[PROBLEM DETAILS] Retrieve all lines below that have the string "Texture".
INFORMATION SHOWN Block Start
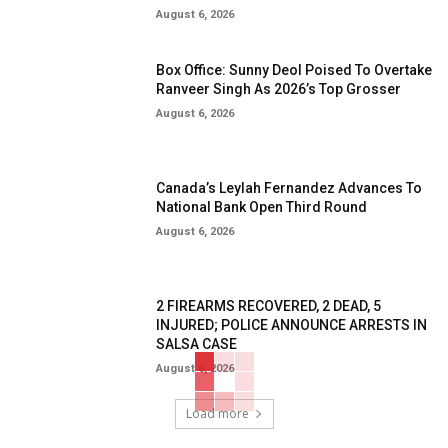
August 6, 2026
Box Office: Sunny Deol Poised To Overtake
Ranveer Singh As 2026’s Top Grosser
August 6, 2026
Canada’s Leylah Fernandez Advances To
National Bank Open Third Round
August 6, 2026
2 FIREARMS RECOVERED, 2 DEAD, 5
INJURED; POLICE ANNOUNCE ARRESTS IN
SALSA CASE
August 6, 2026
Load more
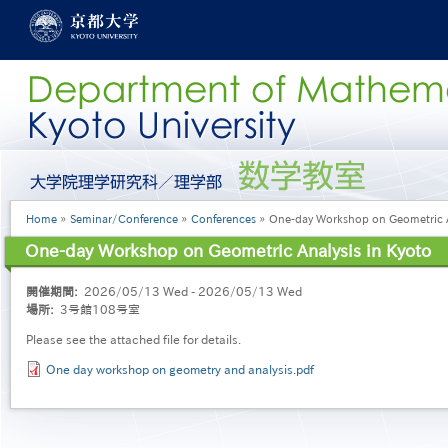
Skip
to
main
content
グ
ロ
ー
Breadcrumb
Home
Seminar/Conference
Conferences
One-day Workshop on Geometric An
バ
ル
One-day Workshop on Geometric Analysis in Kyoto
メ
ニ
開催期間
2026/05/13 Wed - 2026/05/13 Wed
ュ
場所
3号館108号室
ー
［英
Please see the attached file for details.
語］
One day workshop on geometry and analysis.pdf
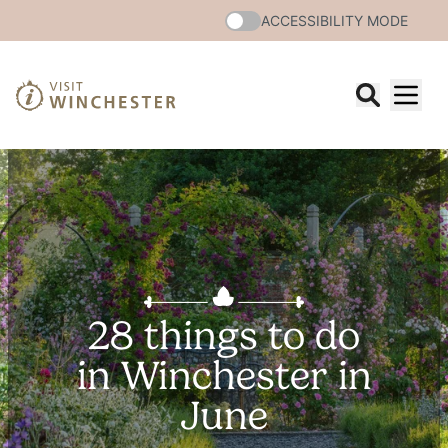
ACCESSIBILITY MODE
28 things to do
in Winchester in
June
INFORMATION SHOWN Block End
INFORMATION SHOWN Block Start
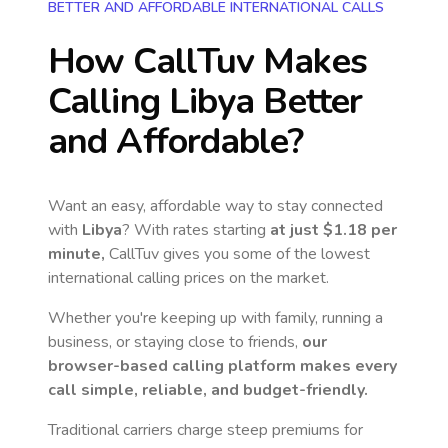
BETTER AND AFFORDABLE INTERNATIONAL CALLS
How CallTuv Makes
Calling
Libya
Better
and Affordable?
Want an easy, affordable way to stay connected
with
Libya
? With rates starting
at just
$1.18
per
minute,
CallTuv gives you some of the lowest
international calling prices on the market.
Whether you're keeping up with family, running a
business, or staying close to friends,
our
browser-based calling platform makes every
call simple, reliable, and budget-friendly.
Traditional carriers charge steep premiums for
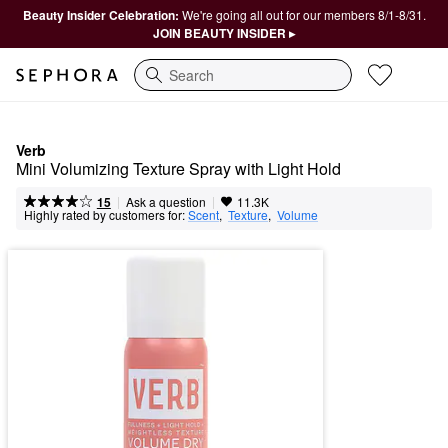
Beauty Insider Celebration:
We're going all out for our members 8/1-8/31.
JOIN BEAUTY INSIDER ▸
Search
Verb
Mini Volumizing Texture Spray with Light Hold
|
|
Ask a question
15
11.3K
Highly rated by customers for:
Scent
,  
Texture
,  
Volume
INFORMATION SHOWN Block End
[EXERCISE SOLUTION]
Mini Volumizing Texture Spray with Light Hold
Texture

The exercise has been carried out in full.